It is an über attack!
Controversial internet car service Uber is taking on a councilman it thinks doesn’t support its service, using its inventory of digital addresses to send e-mails to every customer who lives in his district.
The internet taxi company Uber said that it sent an e-mail denouncing Councilman Steve Levin (D–Brooklyn Heights) on Wednesday, demanding they nag the councilman over his sponsorship of a bill that would severely limit the amount of new Uber cars allowed in the city next year. All riders who had signed up for the Uber app and live in Levin’s district got the e-mail, according to the company.
“Your councilman, Stephen Levin, is sponsoring a bill that would limit your access to affordable, reliable Uber rides,” read the e-mail. “Tell Councilman Levin to withdraw this bill and support riders like you.”
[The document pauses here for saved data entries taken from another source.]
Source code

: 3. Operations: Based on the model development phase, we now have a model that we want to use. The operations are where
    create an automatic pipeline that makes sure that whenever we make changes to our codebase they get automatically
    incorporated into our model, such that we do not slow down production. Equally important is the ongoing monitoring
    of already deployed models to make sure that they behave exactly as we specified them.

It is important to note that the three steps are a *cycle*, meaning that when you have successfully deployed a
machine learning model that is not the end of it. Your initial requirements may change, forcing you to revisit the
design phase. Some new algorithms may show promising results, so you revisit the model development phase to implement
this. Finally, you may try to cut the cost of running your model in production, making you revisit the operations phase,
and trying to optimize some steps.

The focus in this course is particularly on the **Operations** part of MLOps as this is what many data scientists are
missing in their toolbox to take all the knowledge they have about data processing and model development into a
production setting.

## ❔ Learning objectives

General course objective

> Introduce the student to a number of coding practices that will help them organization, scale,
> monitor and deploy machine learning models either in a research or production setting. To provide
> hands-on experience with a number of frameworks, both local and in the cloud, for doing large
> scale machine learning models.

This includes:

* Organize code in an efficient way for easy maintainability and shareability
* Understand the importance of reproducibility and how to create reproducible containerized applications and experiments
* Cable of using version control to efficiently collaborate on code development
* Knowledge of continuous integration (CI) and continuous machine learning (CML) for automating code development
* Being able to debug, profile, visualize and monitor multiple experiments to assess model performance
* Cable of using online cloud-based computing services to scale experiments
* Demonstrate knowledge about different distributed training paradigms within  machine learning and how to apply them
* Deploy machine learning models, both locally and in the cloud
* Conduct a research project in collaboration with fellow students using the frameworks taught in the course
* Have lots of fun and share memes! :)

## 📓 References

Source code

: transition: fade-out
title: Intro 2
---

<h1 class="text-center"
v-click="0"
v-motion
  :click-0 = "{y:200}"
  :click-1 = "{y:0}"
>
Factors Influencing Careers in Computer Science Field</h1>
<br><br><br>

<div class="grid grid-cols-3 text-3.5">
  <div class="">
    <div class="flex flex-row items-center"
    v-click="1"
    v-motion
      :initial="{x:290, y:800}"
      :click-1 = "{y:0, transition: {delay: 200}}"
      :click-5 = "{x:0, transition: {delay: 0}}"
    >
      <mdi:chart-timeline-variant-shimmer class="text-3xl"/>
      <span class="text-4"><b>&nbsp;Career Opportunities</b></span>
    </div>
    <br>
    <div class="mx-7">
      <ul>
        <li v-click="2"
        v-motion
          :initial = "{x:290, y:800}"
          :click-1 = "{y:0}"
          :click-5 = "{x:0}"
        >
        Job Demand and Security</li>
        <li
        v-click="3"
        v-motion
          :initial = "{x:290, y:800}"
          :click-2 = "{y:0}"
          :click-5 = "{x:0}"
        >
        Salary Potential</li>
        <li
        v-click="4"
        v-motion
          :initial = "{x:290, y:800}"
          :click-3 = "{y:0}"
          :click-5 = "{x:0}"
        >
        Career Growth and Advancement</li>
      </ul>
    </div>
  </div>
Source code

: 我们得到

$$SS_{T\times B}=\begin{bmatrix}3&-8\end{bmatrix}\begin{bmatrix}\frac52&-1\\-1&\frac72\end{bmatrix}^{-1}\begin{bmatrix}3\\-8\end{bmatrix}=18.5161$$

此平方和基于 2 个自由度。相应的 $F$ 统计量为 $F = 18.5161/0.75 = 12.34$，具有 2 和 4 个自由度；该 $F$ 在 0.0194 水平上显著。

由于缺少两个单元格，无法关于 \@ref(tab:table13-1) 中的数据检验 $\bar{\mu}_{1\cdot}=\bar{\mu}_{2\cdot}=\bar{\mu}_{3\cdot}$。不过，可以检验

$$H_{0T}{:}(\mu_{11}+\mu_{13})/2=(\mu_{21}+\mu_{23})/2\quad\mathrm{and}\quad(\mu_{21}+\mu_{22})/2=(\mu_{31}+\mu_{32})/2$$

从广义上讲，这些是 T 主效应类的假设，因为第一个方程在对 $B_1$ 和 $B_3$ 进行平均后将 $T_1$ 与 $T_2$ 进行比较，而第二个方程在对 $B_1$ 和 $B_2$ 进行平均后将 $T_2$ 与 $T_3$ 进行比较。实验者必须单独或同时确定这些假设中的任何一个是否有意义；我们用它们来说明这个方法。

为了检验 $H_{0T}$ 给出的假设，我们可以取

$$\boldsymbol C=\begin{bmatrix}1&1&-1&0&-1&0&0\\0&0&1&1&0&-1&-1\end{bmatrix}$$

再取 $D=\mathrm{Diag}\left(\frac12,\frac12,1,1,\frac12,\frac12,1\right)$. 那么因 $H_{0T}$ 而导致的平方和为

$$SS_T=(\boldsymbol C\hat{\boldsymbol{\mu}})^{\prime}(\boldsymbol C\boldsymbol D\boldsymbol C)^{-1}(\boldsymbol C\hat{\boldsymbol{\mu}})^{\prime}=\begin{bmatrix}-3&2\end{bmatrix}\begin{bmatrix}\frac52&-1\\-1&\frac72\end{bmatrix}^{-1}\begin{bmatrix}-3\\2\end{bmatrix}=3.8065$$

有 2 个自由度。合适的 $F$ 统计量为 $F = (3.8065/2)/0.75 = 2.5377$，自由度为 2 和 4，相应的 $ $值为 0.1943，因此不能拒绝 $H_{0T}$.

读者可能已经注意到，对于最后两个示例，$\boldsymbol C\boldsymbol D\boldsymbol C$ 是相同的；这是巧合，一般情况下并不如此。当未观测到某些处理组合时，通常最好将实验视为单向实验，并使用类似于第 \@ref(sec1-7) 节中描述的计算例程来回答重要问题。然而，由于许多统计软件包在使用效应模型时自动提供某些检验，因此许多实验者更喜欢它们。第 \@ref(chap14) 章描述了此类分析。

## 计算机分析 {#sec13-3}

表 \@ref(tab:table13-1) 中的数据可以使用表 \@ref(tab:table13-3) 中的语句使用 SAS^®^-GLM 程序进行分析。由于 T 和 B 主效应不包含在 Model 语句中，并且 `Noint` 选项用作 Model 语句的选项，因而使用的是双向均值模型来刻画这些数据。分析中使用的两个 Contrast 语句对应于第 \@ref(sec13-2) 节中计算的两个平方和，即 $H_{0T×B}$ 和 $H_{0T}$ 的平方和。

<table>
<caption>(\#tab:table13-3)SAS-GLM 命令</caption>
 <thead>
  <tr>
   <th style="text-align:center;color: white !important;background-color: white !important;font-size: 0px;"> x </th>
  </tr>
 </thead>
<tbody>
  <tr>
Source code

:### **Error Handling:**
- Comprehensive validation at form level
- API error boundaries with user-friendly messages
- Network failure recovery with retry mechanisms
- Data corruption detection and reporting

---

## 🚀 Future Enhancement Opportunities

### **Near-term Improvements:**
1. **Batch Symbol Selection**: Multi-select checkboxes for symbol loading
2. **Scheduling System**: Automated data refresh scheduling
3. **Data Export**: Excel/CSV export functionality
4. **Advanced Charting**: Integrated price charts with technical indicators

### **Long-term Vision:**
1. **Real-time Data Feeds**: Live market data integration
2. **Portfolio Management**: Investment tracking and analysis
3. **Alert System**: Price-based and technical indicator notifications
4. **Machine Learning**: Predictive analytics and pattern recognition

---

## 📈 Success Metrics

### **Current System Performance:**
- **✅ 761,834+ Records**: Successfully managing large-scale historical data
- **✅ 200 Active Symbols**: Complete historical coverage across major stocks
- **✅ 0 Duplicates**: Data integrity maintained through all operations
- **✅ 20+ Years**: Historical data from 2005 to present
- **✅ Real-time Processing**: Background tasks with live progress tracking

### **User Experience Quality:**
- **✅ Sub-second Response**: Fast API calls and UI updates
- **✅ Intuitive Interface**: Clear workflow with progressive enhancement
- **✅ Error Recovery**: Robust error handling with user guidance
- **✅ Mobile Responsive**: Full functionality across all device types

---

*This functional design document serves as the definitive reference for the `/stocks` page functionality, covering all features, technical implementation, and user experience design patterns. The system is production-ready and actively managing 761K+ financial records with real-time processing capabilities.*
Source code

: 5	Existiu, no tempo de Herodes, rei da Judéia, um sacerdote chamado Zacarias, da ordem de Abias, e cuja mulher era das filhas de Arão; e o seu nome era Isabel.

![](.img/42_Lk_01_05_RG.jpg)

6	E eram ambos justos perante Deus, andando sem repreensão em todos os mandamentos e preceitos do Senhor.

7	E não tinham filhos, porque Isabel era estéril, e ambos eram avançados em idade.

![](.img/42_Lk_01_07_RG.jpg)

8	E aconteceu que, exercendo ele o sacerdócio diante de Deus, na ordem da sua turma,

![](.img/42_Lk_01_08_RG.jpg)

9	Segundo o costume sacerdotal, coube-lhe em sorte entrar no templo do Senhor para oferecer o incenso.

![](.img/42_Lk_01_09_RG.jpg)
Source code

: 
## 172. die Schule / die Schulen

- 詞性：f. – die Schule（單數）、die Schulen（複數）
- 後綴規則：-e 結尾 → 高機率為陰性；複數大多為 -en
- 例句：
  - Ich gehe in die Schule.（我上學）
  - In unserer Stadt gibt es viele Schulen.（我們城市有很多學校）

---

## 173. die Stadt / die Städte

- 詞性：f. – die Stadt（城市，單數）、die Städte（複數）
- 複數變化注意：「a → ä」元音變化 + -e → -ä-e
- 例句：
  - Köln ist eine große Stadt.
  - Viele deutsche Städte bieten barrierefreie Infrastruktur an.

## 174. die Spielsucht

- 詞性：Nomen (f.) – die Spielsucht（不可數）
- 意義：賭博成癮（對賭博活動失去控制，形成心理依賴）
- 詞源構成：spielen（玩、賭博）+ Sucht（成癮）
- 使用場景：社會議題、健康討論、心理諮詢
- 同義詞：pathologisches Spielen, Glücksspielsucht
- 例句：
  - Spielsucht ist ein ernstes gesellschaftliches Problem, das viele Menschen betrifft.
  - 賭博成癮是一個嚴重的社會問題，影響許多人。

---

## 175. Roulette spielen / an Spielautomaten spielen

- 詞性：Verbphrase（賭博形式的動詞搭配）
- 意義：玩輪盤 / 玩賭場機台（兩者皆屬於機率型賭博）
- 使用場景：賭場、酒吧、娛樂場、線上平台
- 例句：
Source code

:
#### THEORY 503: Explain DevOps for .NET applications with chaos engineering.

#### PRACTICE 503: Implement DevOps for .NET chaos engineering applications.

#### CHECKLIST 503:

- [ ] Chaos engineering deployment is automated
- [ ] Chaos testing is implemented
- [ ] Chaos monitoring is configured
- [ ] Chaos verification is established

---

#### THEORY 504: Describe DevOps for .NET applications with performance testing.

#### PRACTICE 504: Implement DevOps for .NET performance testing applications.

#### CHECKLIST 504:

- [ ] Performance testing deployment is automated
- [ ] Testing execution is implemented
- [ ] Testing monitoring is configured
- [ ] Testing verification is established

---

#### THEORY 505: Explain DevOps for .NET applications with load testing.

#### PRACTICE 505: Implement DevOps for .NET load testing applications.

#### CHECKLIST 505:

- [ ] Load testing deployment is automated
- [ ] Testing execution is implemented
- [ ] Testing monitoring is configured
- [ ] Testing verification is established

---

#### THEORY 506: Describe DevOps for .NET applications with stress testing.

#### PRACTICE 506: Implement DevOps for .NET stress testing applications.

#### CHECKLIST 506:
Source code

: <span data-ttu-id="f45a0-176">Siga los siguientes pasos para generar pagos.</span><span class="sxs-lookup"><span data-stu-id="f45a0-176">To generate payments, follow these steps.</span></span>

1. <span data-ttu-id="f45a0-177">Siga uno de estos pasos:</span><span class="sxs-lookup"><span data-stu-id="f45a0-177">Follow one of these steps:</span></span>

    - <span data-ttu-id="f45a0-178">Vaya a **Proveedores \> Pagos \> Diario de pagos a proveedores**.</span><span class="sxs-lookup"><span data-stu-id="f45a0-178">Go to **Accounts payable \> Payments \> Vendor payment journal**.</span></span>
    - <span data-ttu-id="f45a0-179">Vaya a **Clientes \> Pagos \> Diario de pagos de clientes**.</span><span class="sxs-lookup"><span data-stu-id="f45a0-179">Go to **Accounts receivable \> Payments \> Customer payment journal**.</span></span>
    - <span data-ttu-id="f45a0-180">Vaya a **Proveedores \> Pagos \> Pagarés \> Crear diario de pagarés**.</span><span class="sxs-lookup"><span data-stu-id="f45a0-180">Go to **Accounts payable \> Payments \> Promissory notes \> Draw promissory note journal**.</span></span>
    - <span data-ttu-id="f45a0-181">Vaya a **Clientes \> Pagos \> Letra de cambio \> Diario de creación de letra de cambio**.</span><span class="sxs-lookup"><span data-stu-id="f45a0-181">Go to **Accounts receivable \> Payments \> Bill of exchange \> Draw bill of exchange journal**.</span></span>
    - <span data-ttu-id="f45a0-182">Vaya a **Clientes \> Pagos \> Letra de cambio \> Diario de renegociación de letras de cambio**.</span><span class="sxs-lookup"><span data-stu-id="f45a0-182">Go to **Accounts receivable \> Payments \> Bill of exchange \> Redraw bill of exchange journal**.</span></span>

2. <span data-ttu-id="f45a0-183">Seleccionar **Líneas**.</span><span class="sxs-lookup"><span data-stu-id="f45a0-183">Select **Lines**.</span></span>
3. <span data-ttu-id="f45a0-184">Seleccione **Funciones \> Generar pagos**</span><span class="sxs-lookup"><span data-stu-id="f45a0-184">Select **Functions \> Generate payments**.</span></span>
Uber, which has been pushing its way into Brooklyn since 2011 and recently offered riders $2.75 trips along the L train line, is fighting back against a bill that Levin (D–Williamsburg) and Councilman Ydanis Rodriguez (D–Manhattan) proposed yesterday that would drastically limit the number of new livery cars that can get licenses in the city during a 12-month period. Companies with large fleets would be allowed to ramp up by one percent of the current number of cars. Since Uber now has about 18,000 licensed cars in the city, that means it would only be able to add about 180 more over the next 12 months — a significant cut for a company that has been registering hundreds of cars a month.
The one-percent plan comes on the heels of another Levin bill that demands a study of how the influx of internet-based car service could affect city’s air quality and already congested streets. Levin claims the bill will get the study done without the expected additional 25,000 cars that would have been added to the city’s roster.
“If left unchecked, it would render the study obsolete by the time it comes out,” he said.
An Uber spokesman said the bill would be bad for the riders looking for easier ways to travel around the city.
“Unfortunately, this would reverse improvements made by Uber and others to our transportation system and most notably, stand between New Yorkers looking for work and their opportunity to make a better living,” said spokesman Matt Wing.
Levin said he was only interested in making sure his constituents got the real scoop on the bill.
“This keeps the status quo intact,” he said. “There will not be less Uber cars on the road. If anything, this will be a more efficient use of the system.”
The letter angered some customers in Levin’s district who deemed the e-mail rude and vowed to never use the service again.
“For Uber to throw its marketing muscle around like this seems remarkably uninformed and insensitive,” said Michael Finelli-Brown, a Greenpoint resident who said he used the service 50 or 60 times before he got the e-mail on Wednesday afternoon. “It shows an arrogance and I do not want to give my money to companies that are insensitive to the needs of the community.”